Komiavia State Air Enterprise
| IATA | ICAO | Call sign |
| - | - | - |
- Commenced operations: 1991
- Ceased operations: August 1997
- Operating bases: Izhma Airport
- Fleet size: Tupolev Tu-134s, antonov An-24s and Yakovlev Yak-40s
- Headquarters: Komi Republic, Russia
- Key people: O. G. Chernov, M. V. Kutuzov

= Komiavia =

Russian airline

Concern Komiavia, later GAP Komiavia or Komiavia State Air Enterprise (Комиавиа) was a Russian airline.

This concern was founded in 1991 by O. G. Chernov.

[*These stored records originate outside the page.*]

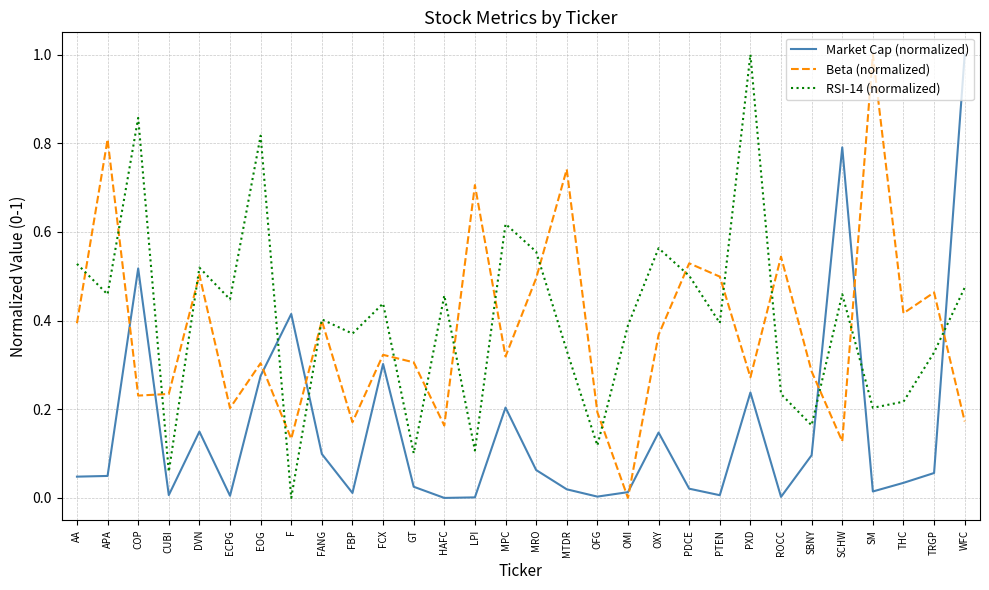

How many values in Beta (normalized) are above zero?

29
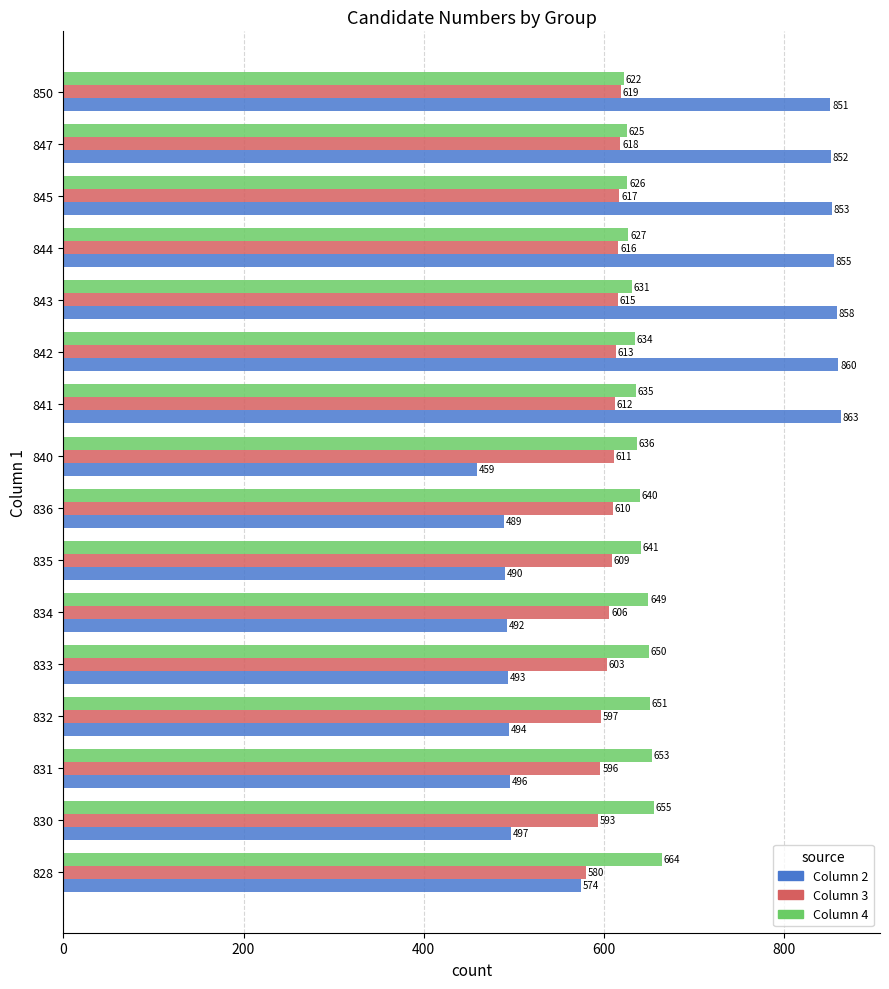

Which series has the largest range (max minus min)?

Column 2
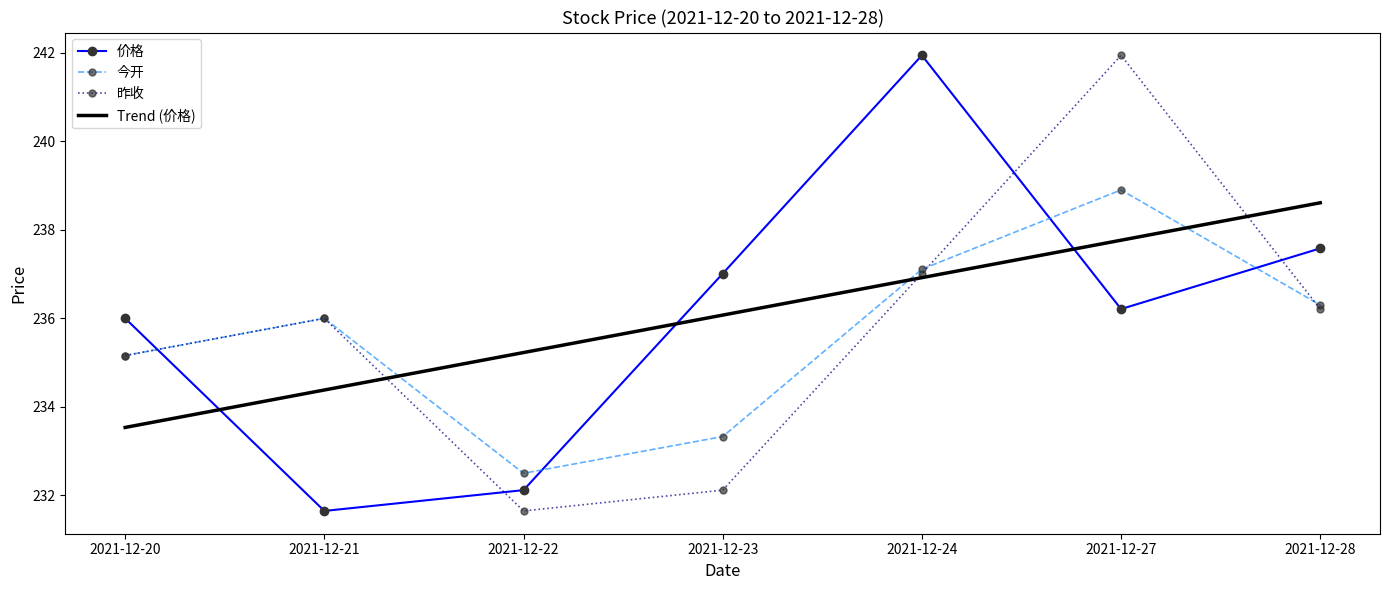

How many values in the 今开 series are below 236?

3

In 1991 Komiavia operated more than 320 airplanes and helicopters, including Mil Mi-8Ts, Mil Mi-10Ks and a number of civil airplanes.

It existed up to August 1992.

In December 1994 GAP Komiavia was founded by Chernov (December 1994 - February 1997, Chief Director).

Komiavia faded with the rise of UTair Aviation.

In April 1997 the Joint-stock company Komiinteravia was founded on the basis of Komiavia by M. V. Kutuzov.

GAP Komiavia losses increased and it finally went bankrupt, after which the company was transferred to the newly created GAP Komiaviatrans (or Komiaviatrans State Air Enterprise), based in Syktyvkar, Komi.

In May 1998 OJSC Komiinteravia reorganized by merging with Syktyvkar, a subsidiary of GAP Komiavia.
It operated Tupolev Tu-134s, Antonov An-24s and Yakovlev Yak-40s.